The future role of compulsory professional indemnity (PI) insurance for financial advisers had been brought into question by the Government’s announcement that it will pursue a Compensation Scheme of Last Resort this year.
The Treasurer, Josh Frydenberg released a discussion paper on the establishment of the compensation scheme just before Christmas with the discussion paper drawing heavily on the recommendations of the Ramsay Review which recommended that such a scheme should be funded by financial services firms via levy.
The discussion paper pointed to the fact that the Ramsay Review had pointed to financial advice as being the largest contributor to unpaid determinations on the part of the former Financial Ombudsman Service (FOS) and said that the recent data provided by the Australian Financial Complaints Authority (AFCA) had confirmed this proposition.
A key issue raised in the discussion paper is whether the compensation scheme should cover more than just personal or general advice and has nominated the United Kingdom’s Financial Services Compensation Scheme which covers a wider range of issues from bank deposits to mortgages.
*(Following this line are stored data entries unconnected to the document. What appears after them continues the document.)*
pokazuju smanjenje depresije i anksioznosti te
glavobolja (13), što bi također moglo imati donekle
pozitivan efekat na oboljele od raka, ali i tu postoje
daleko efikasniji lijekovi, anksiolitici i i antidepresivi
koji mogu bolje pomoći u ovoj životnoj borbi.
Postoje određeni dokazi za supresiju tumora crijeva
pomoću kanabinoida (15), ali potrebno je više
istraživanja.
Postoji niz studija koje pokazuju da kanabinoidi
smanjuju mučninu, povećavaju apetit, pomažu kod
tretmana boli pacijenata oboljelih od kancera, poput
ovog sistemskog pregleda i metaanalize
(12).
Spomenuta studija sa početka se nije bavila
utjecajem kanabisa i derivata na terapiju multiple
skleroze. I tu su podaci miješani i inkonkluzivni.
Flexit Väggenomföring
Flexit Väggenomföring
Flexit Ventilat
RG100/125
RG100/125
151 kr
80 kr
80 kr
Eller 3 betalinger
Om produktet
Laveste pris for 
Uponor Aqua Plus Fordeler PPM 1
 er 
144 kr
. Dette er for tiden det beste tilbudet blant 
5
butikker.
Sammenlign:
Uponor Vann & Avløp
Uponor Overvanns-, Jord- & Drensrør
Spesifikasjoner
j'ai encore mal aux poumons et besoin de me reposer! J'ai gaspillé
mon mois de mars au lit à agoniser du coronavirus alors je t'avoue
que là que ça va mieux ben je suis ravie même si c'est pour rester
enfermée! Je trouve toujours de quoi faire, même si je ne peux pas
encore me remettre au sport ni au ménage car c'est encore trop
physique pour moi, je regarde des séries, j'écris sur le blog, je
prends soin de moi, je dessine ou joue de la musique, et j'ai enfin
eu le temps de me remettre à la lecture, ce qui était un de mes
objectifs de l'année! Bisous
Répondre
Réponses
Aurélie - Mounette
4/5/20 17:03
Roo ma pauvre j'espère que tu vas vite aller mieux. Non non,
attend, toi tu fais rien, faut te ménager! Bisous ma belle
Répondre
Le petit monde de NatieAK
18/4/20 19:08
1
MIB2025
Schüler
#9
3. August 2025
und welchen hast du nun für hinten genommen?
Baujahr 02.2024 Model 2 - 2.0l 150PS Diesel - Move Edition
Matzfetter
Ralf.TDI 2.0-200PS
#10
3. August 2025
The discussion paper has recognised the significant cost likely to be imposed on firms in terms of funding the compensation scheme and has questioned to what extent the funding model should be based on a firm’s ability to pay and how that ability should be assessed.
The release of the discussion paper comes on the back of recent confirmation that PI insurance is becoming increasingly expensive and difficult to obtain by financial planning firms, with fewer insurance firms willing to underwrite risks in the sector.
PI is a compulsory requirement for financial planning firms and compulsory funding of a compensation scheme of last resort opens for question the cross-over of jurisdictions.